= Happiness pump =

Philosophical thought experiment

A happiness pump is a philosophical thought experiment. It is a critique of utilitarianism. A happiness pump is someone who will do anything to increase other people's well-being even if it reduces their own well-being significantly. They have turned themselves into a machine (a "pump") that makes happiness.

Utilitarianism states that actions that make more happiness or less pain are good and actions that reduce happiness or increase pain are bad and treats them as measurable and discrete. In utilitarianism, it does not matter who is becoming happier or feeling less pain. The happiness pump is a person who has taken utilitarianism too far and will give themselves great pain so long as they believe it makes other people somewhere in the world much happier.

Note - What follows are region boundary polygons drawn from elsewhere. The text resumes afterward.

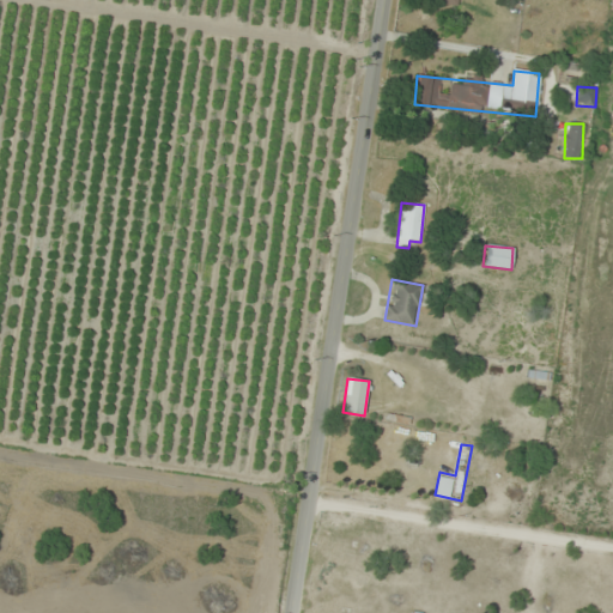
All buildings are outlined.
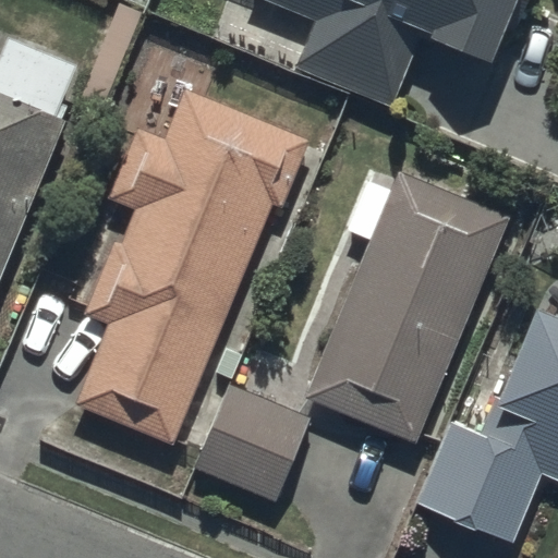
[(269,0),(317,20),(299,67),(395,107),(421,45),(489,74),(520,0),(269,0)]
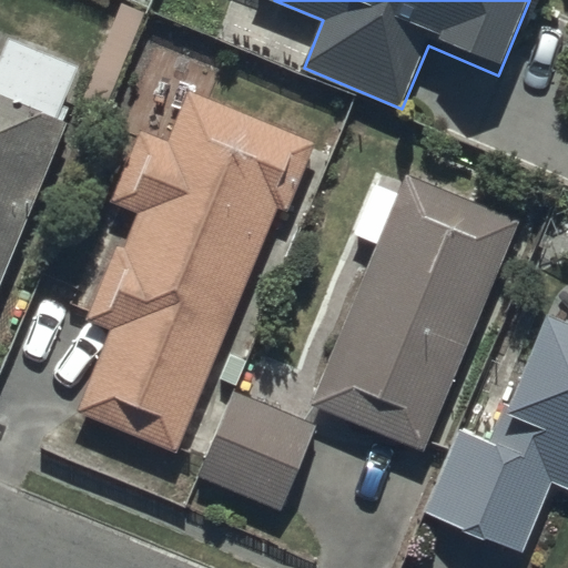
[(0,284),(66,120),(60,118),(80,70),(9,41),(0,63),(0,284)]
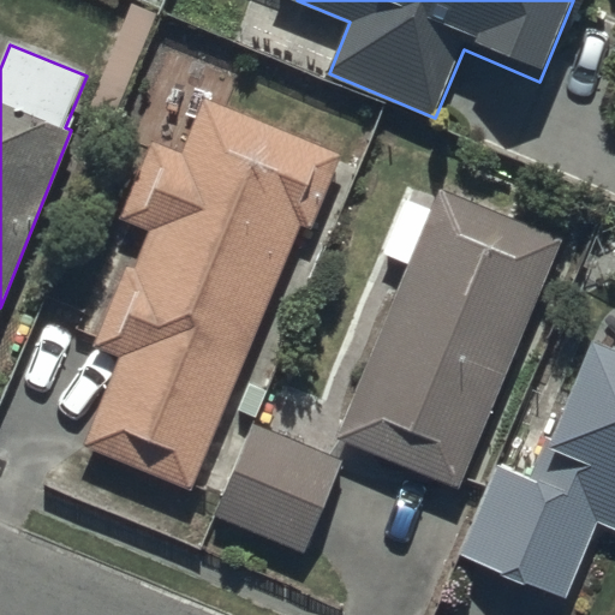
[(193,490),(297,226),(311,232),(342,153),(202,99),(180,154),(150,142),(118,222),(147,234),(132,268),(125,266),(93,347),(115,356),(81,447),(193,490)]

Philosopher Joshua David Greene says it is almost impossible for a happiness pump to exist in real life because anyone who tried would give up very shortly.

Relatedly, philosopher Susan Wolf argues that an individual who was maximally morally good would also be in some ways intolerable to be around, complicating the view that being a happiness pump is possible.

==In popular culture==
A happiness pump character, Doug Forcett, appears in one episode of the television show The Good Place. He is a man who accidentally received an insight into the rules of the afterlife while using psychedelic drugs, and he decides to have a torturously ascetic life devoid of anything that could cause suffering or even inconvenience of other living beings, but for the selfish reason of being admitted into the "Good Place", the paradise afterlife.